Puerto Rico Excluded from Bankruptcy Powers

     (CN) – Puerto Rican municipalities cannot declare Chapter 9 bankruptcy, because federal law expressly excludes the island from federal bankruptcy protections, the First Circuit ruled.
     Puerto Rico has approximately $72 billion in debt, and is struggling to pay its creditors. In 2013, Puerto Rico’s gross domestic product was $103 billion.
     However, in 1984, Congress amended the federal bankruptcy code, and prohibited Puerto Rico from “defining” a municipal debtor. Therefore, the island lacks the authority under the code to authorize its municipalities to file for Chapter 9 relief.
     As its public utilities risk becoming insolvent, Puerto Rico sought to take matters into its own hands. It enacted a law in 2014, the Puerto Rico Public Corporation Debt Enforcement and Recovery Act, to allow utilities to restructure their debt.
     The law provides expressly different protections for creditors than Chapter 9 of the federal bankruptcy code.
     But bondholders of the Puerto Rico’s power company, which hold $18 billion of the island’s debt, challenged the law in federal court, claiming that the definition of “state” in the federal bankruptcy code excludes Puerto Rico, and denies it the power to authorize its municipalities to restructure their debt.
     A judge in San Juan found for the bondholders, and the First Circuit affirmed Monday.
     “Congress was quite clear in the Bankruptcy Code that Puerto Rico was to be treated like a state, except for the power to authorize its municipalities to file under Chapter 9,” U.S. Circuit Judge Sandra Lynch said, writing for the unanimous three-judge panel.
     The decision will require Puerto Rico’s public utilities to engage in piecemeal negotiations with each of its creditors, rather than consolidating the debt and forming a comprehensive plan to repay debts.
     Lynch said Congress retains the power to authorize Puerto Rican municipalities to seek Chapter 9 relief, and indeed, the island is presently seeking relief directly from Congress.
     U.S. Circuit Judge Juan Torruella concurred in the judgment, but called on Congress to make extend federal bankruptcy protections to Puerto Rico, and said he would find the 1984 Amendments to the bankruptcy laws unconstitutional.
     “Besides being irrational and arbitrary, the exclusion of Puerto Rico’s power to authorize its municipalities to request federal bankruptcy relief, should be re-examined in light of more recent rational-basis review case law,” Torruella said. “The 1984 Amendments are just another example of a historic pattern of disadvantage suffered by Puerto Rico.”

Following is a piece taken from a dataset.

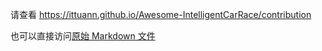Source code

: 请查看 <https://ittuann.github.io/Awesome-IntelligentCarRace/contribution>

也可以直接访问[原始 Markdown 文件](https://github.com/ittuann/Awesome-IntelligentCarRace/blob/main/docs/contribution/contribution.md)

     He continued, “Why would Congress intentionally take away a remedy from Puerto Rico that it had before 1984 and leave it at the sole mercy of its creditors? What legitimate purpose can such an action serve, other than putting Puerto Rico’s creditors in a position that no other creditors enjoy in the United States? While favoring particular economic interests — i.e., Puerto Rico creditors — to the detriment of three-and-a-half million U.S. citizens, is perhaps ‘business as usual’ in some political circles, one would think it hardly qualifies as a rational constitutional basis for such discriminatory legislation.”
     Plaintiff bondholders issued a statement Tuesday, saying, “We continue to work with the Commonwealth and Puerto Rico’s electric company toward a mutually agreed upon revitalization plan, and expect to work with the Commonwealth generally to develop reforms that holders of Puerto Rico’s bonds can support.”
     Puerto Rico’s Attorney General Cesar Miranda told Bloomberg he is considering appealing the decision to the U.S. Supreme Court.
     “It’s arbitrary and inconceivable that Puerto Rico will be deprived of a tool that allows for an orderly negotiation of public debt,” Miranda said.